Tuesday, October 14, 2025

Reducing Overhead of LLM-integrated Applications on GPU Clusters with Parsl+TaskVine

Large Language Models (LLMs) are becoming a key tool for scientific discovery, but using them on High-Performance Computing (HPC) clusters is challenging due to the limitations of traditional resource allocation methods. For instance, static allocation, which assigns a dedicated set of GPUs for a task, is a rigid system. This can lead to long queues of frustrated users and wasted resources, as the allocated GPUs sit idle while waiting for the next job to start. Meanwhile, opportunistic allocation allows tasks to use available, but not guaranteed, resources. While this improves overall cluster utilization, it's problematic for LLM applications. The initial loading of a multi-billion-parameter LLM is a time-consuming process, and since tasks in an opportunistic environment can be preempted at any moment, this expensive startup often has to be repeated from scratch.

To solve this, we propose a new technique called Pervasive Context Management. The core idea is to decouple the LLM initialization context from the actual inference tasks and keep this context persistent on GPUs until it is no longer needed. This transforms the high startup cost into a one-time, amortizable expense. When a task is preempted, it can be quickly rescheduled to another GPU that already has the necessary context loaded, eliminating the need to re-initialize the model. Our Parsl+TaskVine system can also transfer existing context between nodes to bootstrap new GPUs, reducing data transfer time and avoiding bottlenecks.

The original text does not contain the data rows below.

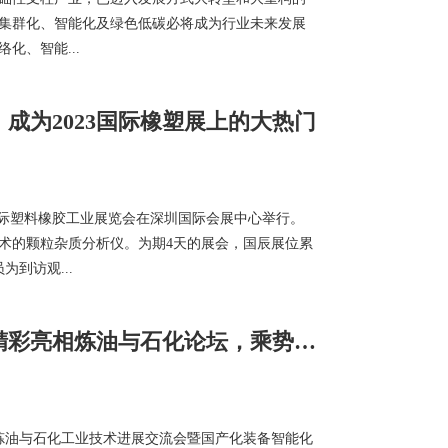
集群化、智能化及绿色低碳必将成为行业未来发展
化、智能...
成为2023国际橡塑展上的大热门
国国际塑料橡胶工业展览会在深圳国际会展中心举行。
术的颗粒杂质分析仪。为期4天的展会，国辰展位累
为到访观...
国辰防爆巡检机器人精彩亮相炼油与石化论坛，乘势而上，蓄力勃发
十二届炼油与石化工业技术进展交流会暨国产化装备智能化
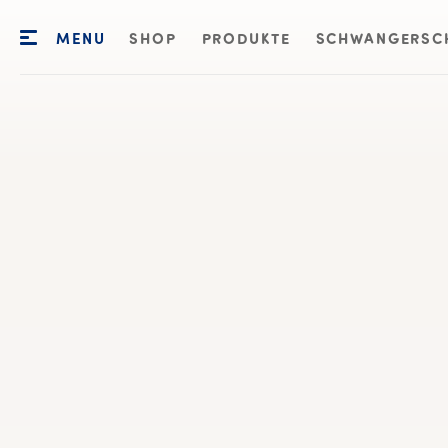
MENU
SHOP
PRODUKTE
SCHWANGERSC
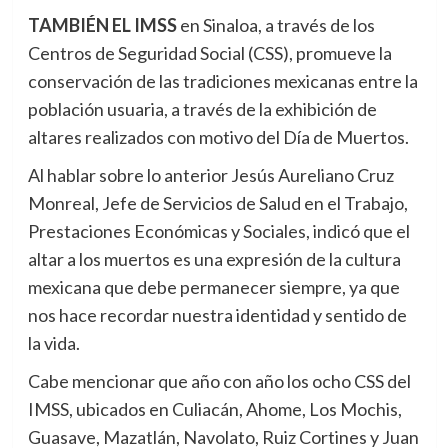
TAMBIÉN EL IMSS
en Sinaloa, a través de los
Centros de Seguridad Social (CSS), promueve la
conservación de las tradiciones mexicanas entre la
población usuaria, a través de la exhibición de
altares realizados con motivo del Día de Muertos.
Al hablar sobre lo anterior Jesús Aureliano Cruz
Monreal, Jefe de Servicios de Salud en el Trabajo,
Prestaciones Económicas y Sociales, indicó que el
altar a los muertos es una expresión de la cultura
mexicana que debe permanecer siempre, ya que
nos hace recordar nuestra identidad y sentido de
la vida.
Cabe mencionar que año con año los ocho CSS del
IMSS, ubicados en Culiacán, Ahome, Los Mochis,
Guasave, Mazatlán, Navolato, Ruiz Cortines y Juan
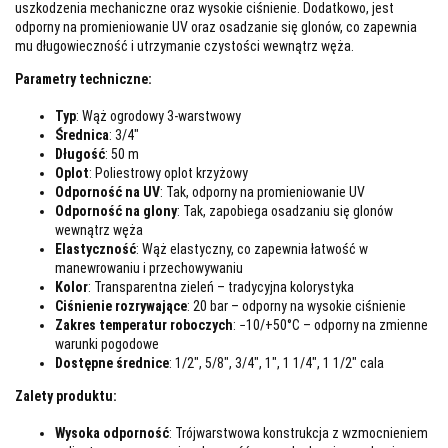
uszkodzenia mechaniczne oraz wysokie ciśnienie. Dodatkowo, jest
odporny na promieniowanie UV oraz osadzanie się glonów, co zapewnia
mu długowieczność i utrzymanie czystości wewnątrz węża.
Parametry techniczne:
Typ
: Wąż ogrodowy 3-warstwowy
Średnica
: 3/4"
Długość
: 50 m
Oplot
: Poliestrowy oplot krzyżowy
Odporność na UV
: Tak, odporny na promieniowanie UV
Odporność na glony
: Tak, zapobiega osadzaniu się glonów
wewnątrz węża
Elastyczność
: Wąż elastyczny, co zapewnia łatwość w
manewrowaniu i przechowywaniu
Kolor
: Transparentna zieleń – tradycyjna kolorystyka
Ciśnienie rozrywające
: 20 bar – odporny na wysokie ciśnienie
Zakres temperatur roboczych
: −10/+50°C – odporny na zmienne
warunki pogodowe
Dostępne średnice
: 1/2", 5/8", 3/4", 1", 1 1/4", 1 1/2" cala
Zalety produktu:
Wysoka odporność
: Trójwarstwowa konstrukcja z wzmocnieniem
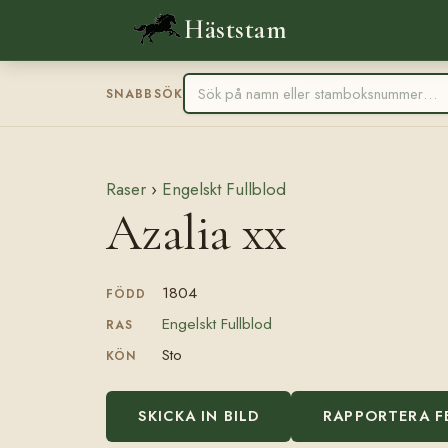
Häststam
SNABBSÖK
Raser
›
Engelskt Fullblod
Azalia xx
1804
FÖDD
Engelskt Fullblod
RAS
Sto
KÖN
SKICKA IN BILD
RAPPORTERA F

To demonstrate the effectiveness of this approach, we transformed a fact-verification application to use Pervasive Context Management and conducted a comprehensive evaluation. Our results show a significant improvement in performance on both static and opportunistic resources. By enabling Pervasive Context Management, the end-to-end execution time of our application was reduced by 72.1%, from 3 hours to just 48 minutes, using the same number of GPUs. The application also scaled efficiently on up to 32.8% of all GPUs (up to 186 GPUs) in the cluster, further reducing the execution time to a mere 13 minutes.



Additionally, Pervasive Context Management helps users avoid the complex problem of tuning the inference batch size. Because the expensive startup cost is now a one-time event, the application's performance becomes much more stable regardless of the batch size chosen. This removes the burden of manual tuning and ensures near-optimal execution. In summary, our findings show that this new approach is a viable solution for running high-throughput LLM inference applications efficiently on heterogeneous and opportunistic HPC clusters.